To give the effects team their due, the Enterprise goes up with an impressive bang, a death scene worthy of a spaceship that has been as much a character in the series as any of her crew (and more than most.) It was as awesome and devastating as the finale of the V for Vendetta adaptation.
It's probably not much of a spoiler here to reveal that they do manage to resurrect Spock, whose absence has been felt throughout the film. Before they arrive back on Vulcan, there is a touching scene where Dr McCoy, alone with the empty body of his old colleague, confesses: "I'm gonna tell you something that I never thought I'd hear myself say. It seems I've missed you, and I don't know if I could stand to lose you again." They may spend all their time together arguing, but in some ways Spock and McCoy represent two halves of a whole, the head and the heart, emotions and logic. After all they've been through together, there is a deep affection between the two men that goes far beyond their external differences. When warned that the ritual to get Spock's Spock-ness out of McCoy's head and back into Spock's could be dangerous, McCoy doesn't hesitate. "I choose the danger!" At least this time he has warning and a chance to back out, should he so choose. Last time they were on Vulcan, in season 2's "Amok Time," Kirk agreed to fight Spock, before being told, "Oh, by the way, this fight is to the death!" (Needless to say, neither died that time.)
Dangerous it may be, but though you can't take anything for granted in the new, higher-stakes version of Star Trek, after a lot of Vulcan ritual and ceremony and holding of breath from all watching, of course McCoy and Spock come out unharmed, though Spock looks confused and almost shy walking among all these half-familiar people watching him intently.

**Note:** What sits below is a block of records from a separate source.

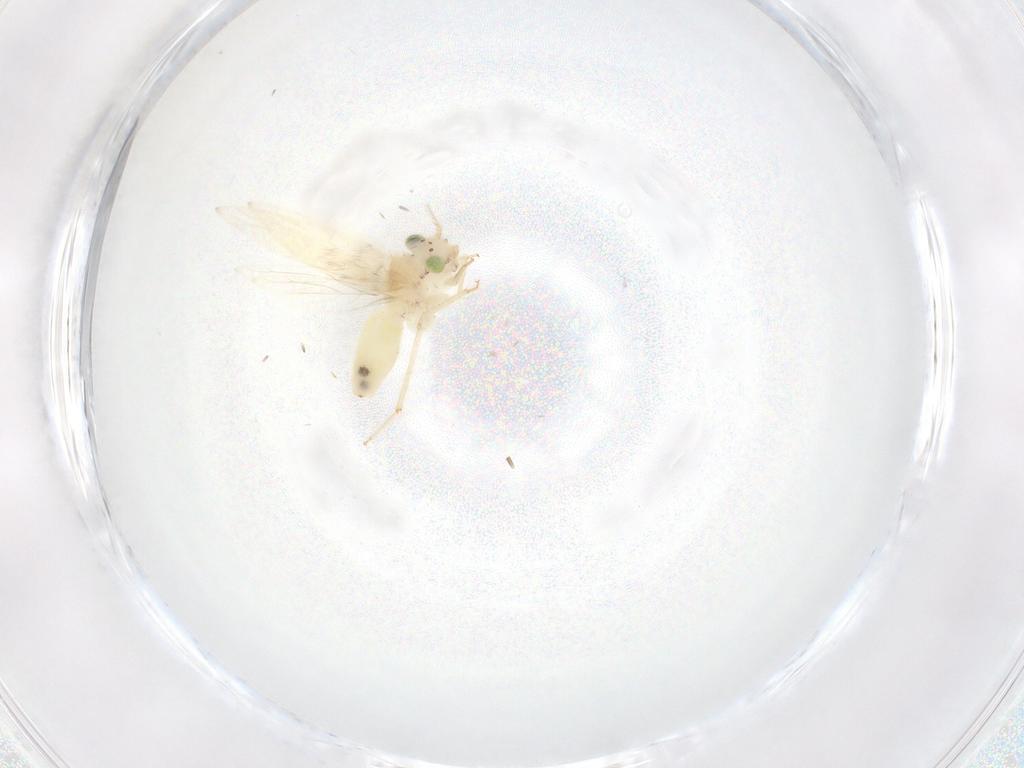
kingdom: Animalia
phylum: Arthropoda
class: Insecta
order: Psocodea
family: Lepidopsocidae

Not an enviable position, I think, when he's been mostly-dead for so long. It is when he starts speaking to Kirk, that his memories start to return, in fragments. "Jim," he says at last. "Your name is Jim." Not Captain, or Admiral, simply Jim. First and foremost his friend. And with that friendship reestablished, we know that despite all that has happened up to this point, it's going to be all right.